BigQuery is Google’s fully managed, petabyte scale, low cost analytics data warehouse that enables users with super-fast SQL queries using the processing power of Google’s infrastructure.
Information Server provides a native BigQuery Connector to read/write data from/to the tables on BigQuery and integrate it into the ETL job design.
We demonstrate a sample use case here which performs a read operation on BigQuery table using BigQuery Connector. The datastage job includes a BigQuery Connector as source stage and DB2 Connector as target, where the data from BigQuery is written to a table on DB2, moving data from cloud on to OnPremise in a hybrid cloud scenario.

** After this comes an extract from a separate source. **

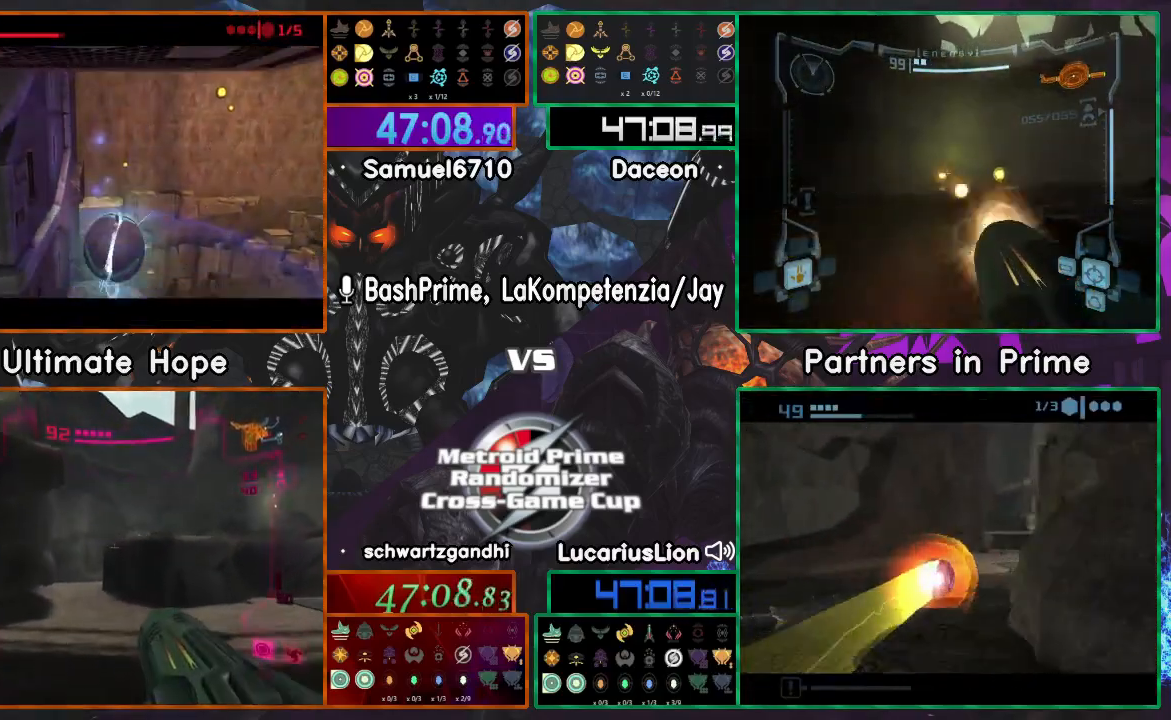
{"buttons": [], "left_stick": "center", "right_stick": "center", "events": []}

In this recipe, I will show you how we can configure BigQuery Connector properties to read data from Google BigQuery and move it to DB2 table.
Configure BigQuery Connector Properties to read from Google BigQuery
1. Download the Google service account credentials json file and copy it to any location on Engine tier.

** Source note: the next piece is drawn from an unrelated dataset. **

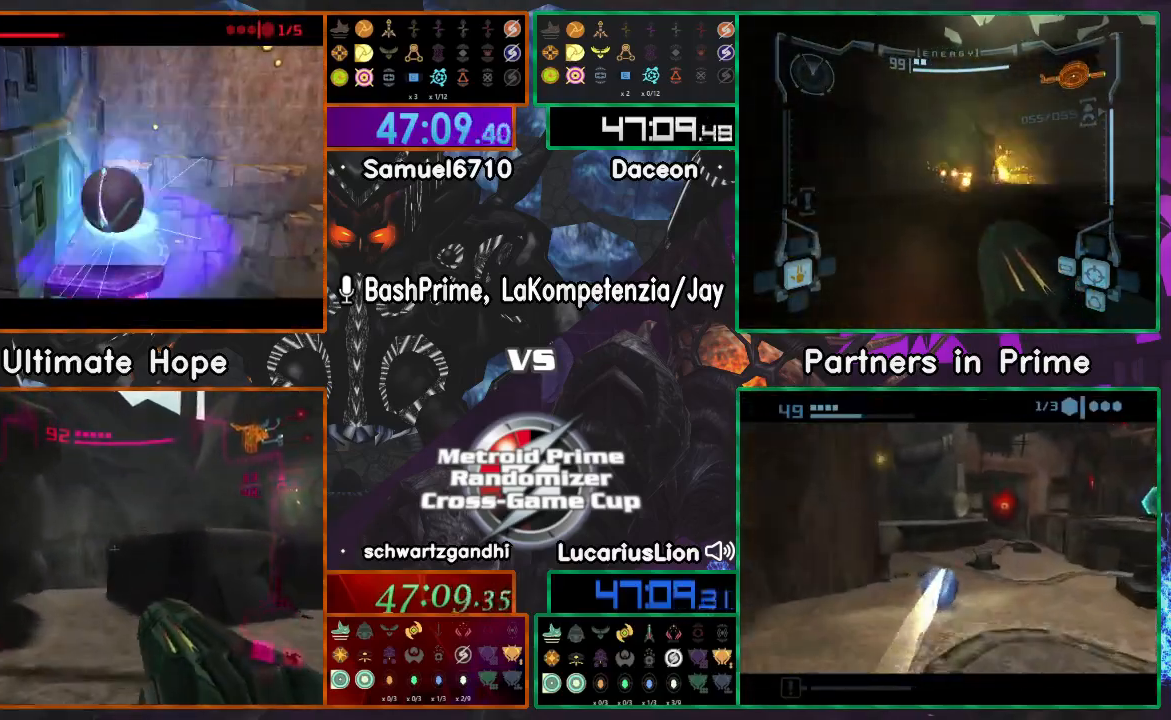
{"buttons": [], "left_stick": "center", "right_stick": "center", "events": [[233, "X", "down"], [350, "X", "up"]]}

2. Provide the fully qualified path to the above json file under Credentials file in the Connection Properties as follows:
3. Provide the Schema name property on which the table resides.
4. Provide the Table name property from which data has to be read.
5. Optionally, you can choose to provide a value for row limit property, where only those number of rows will be read by each node. For example, if the row limit has been set to 10 and a two node configuration is used to run a job, then only 20 rows will be read from BigQuery table.
6. Under Output tab, provide the column name and type details of data, that needs to be read from Google BigQuery
Configure DB2 connector as target
1. Provide Database, Username and Password details for DB2, in the connection properties of DB2 Connector.
2. Select Write Mode as Insert and Generate SQL option to Yes, to auto-generate the insert statement.
3. Choose Table Action as Create and provide the DB2 Table name, where the data has to written.
Compile and run the job. The data from BigQuery table is written to the DB2 table.
When Datastage is configured to run on multiple nodes, each node reads a chunk of data in parallel from the BigQuery table.